2. Ninguém pode ser privilegiado, beneficiado, prejudicado, privado de
qualquer direito ou isento de qualquer dever em razão de ascendência, sexo,
raça, língua, território de origem, religião, convicções políticas ou
ideológicas, instrução, situação económica, condição social ou orientação
sexual."
Mais me parece este artigo justificar
as intenções do Governo do que a decisão do TC porque as dificuldades do país
deverão ser ultrapassadas com o esforço de todos e não mantendo os privilégios
de alguns, princípio que o último acórdão do TC me não parece respeitar.
Aliás, são díspares as opiniões
dos “constitucionalistas do costume” que, por diversas razões, não são
igualmente merecedores da minha consideração. Porque alguns me parecem
excessivamente defensores do obscurantismo com que alguns juristas se defendem
do bom senso dos “pagãos” que não acreditam que, necessariamente, o Direito seja
justiça.
À opinião de Vital Moreira que já
incluí nas minhas reflexões e que, como beneficiário da decisão, se diz “grato”

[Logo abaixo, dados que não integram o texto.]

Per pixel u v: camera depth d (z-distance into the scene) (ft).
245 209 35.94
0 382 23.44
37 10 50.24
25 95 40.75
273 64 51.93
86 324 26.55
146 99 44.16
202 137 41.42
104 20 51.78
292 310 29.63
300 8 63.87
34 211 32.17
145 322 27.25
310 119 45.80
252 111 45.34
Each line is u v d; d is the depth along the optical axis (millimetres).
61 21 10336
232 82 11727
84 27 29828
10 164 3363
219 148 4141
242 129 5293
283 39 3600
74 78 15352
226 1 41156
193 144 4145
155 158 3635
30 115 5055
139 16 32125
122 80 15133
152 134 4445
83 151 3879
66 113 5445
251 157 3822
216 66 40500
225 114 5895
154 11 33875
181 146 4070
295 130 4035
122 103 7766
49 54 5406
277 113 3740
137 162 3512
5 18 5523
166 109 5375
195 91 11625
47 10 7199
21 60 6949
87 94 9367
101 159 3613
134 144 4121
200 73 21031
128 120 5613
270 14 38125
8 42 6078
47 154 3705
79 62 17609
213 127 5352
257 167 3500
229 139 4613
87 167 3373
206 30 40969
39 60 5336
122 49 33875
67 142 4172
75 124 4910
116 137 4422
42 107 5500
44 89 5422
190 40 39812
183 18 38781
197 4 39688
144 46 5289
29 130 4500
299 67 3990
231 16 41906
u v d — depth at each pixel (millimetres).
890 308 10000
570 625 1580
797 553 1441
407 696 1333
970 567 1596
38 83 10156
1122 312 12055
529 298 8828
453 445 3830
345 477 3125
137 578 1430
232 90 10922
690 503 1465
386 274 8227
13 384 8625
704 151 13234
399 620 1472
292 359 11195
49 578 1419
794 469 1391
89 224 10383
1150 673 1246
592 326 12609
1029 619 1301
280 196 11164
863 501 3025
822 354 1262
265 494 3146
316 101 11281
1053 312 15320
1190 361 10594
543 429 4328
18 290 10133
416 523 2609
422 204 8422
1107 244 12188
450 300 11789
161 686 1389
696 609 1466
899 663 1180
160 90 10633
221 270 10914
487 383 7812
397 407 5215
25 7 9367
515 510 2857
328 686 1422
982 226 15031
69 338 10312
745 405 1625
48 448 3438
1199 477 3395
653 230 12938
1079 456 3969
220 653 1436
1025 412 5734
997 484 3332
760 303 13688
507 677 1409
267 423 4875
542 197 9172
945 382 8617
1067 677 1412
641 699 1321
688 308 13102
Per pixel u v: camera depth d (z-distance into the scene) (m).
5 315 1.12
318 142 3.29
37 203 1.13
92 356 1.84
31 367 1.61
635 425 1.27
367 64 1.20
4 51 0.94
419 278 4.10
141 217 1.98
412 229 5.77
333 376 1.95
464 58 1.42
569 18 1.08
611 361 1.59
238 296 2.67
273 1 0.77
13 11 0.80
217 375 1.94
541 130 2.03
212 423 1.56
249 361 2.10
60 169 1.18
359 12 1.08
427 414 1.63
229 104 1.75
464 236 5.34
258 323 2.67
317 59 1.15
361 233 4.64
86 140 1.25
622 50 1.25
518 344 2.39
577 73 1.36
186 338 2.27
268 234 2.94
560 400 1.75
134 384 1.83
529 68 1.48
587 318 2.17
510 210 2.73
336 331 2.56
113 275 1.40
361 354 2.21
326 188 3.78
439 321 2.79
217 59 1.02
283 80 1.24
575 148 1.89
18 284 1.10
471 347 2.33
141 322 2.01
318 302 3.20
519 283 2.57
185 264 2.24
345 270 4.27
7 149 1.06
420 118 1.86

por ela mas dela discordante, junto agora esta de Paulo Mota Pinto, ex-juiz do
TC, que diz assim:
“As sucessivas decisões de inconstitucionalidade levantam problemas de
governabilidade, sobretudo porque não são dadas directrizes ao legislador e
porque não tomam em conta, como deviam na interpretação do parâmetro constitucional,
as obrigações do Estado português sobre os limites orçamentais e regulamentos
sobre a gestão financeira pública [de acordo com a legislação comunitária
conhecida por SIX Pack]. Se há obrigações internacionais que impõe ao limite ao
défice e à evolução da despesa, o Tribunal Constitucional, ou as toma em conta,
ou diz que não o pode fazer por não serem conformes à constituição. O que não
pode fazer é ignorá-las.”
Por isso é grave que tanta gente, em vez de pensar, acredite no que parece que lhe convém, sem querer ver uma realidade dura que,
inevitavelmente, terá de enfrentar sem que a Constituição a possa defender.